Acalypha dikuluwensis
- Conservation status: Extinct (1959?) (IUCN 3.1)

Scientific classification
- Kingdom: Plantae
- Clade: Tracheophytes
- Clade: Angiosperms
- Clade: Eudicots
- Clade: Rosids
- Order: Malpighiales
- Family: Euphorbiaceae
- Genus: Acalypha
- Species: †A. dikuluwensis
- Binomial name: †Acalypha dikuluwensis P.A.Duvign. & Dewit

= Acalypha dikuluwensis =

- Genus: Acalypha
- Species: dikuluwensis
- Authority: P.A.Duvign. & Dewit
- Conservation status: EX

Species of flowering plant

Acalypha dikuluwensis was a 25 cm high tropical flowering plant in the genus Acalypha of the family Euphorbiaceae.

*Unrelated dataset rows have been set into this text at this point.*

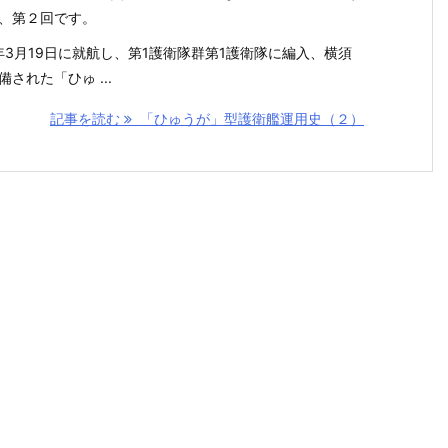
、第２回です。
9年3月19日に就航し、第1護衛隊群第1護衛隊に編入、横須
備された「ひゅ ...
記事を読む
「ひゅうが」型護衛艦運用史（２）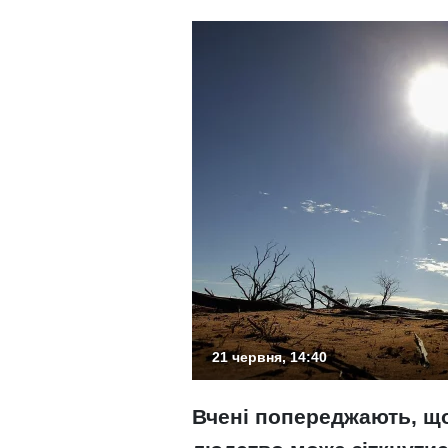
21 червня, 14:40
Вчені попереджають, щ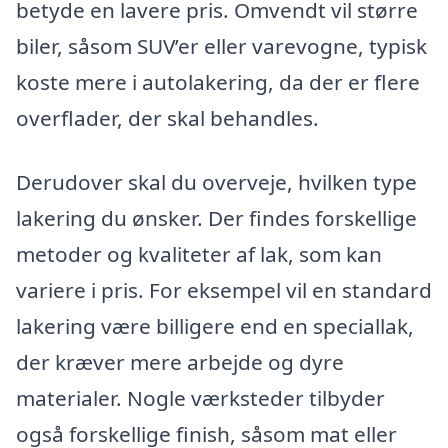
betyde en lavere pris. Omvendt vil større
biler, såsom SUV’er eller varevogne, typisk
koste mere i autolakering, da der er flere
overflader, der skal behandles.
Derudover skal du overveje, hvilken type
lakering du ønsker. Der findes forskellige
metoder og kvaliteter af lak, som kan
variere i pris. For eksempel vil en standard
lakering være billigere end en speciallak,
der kræver mere arbejde og dyre
materialer. Nogle værksteder tilbyder
også forskellige finish, såsom mat eller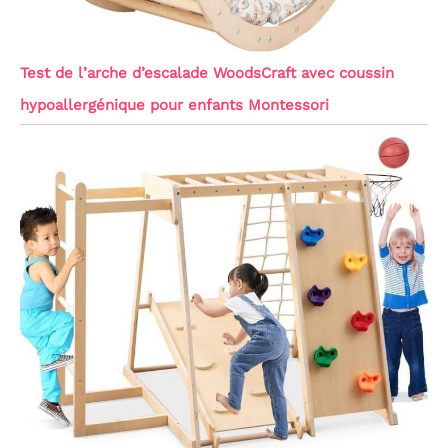
Test de l’arche d’escalade WoodsCraft avec coussin
hypoallergénique pour enfants Montessori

The IUCN Red List of Threatened Species declared the plant extinct in 2012. A. dikuluwensis was endemic to copper-rich soils of eastern Katanga Province of the Democratic Republic of the Congo, and was only found around Dikuluwe. The soils are derived from Katanga Supergroup Upper Cambrian Roan Group rocks. It was restricted to steppic savanna in copper outcrops, which were destroyed by surface mining. No specimens were found after 1959.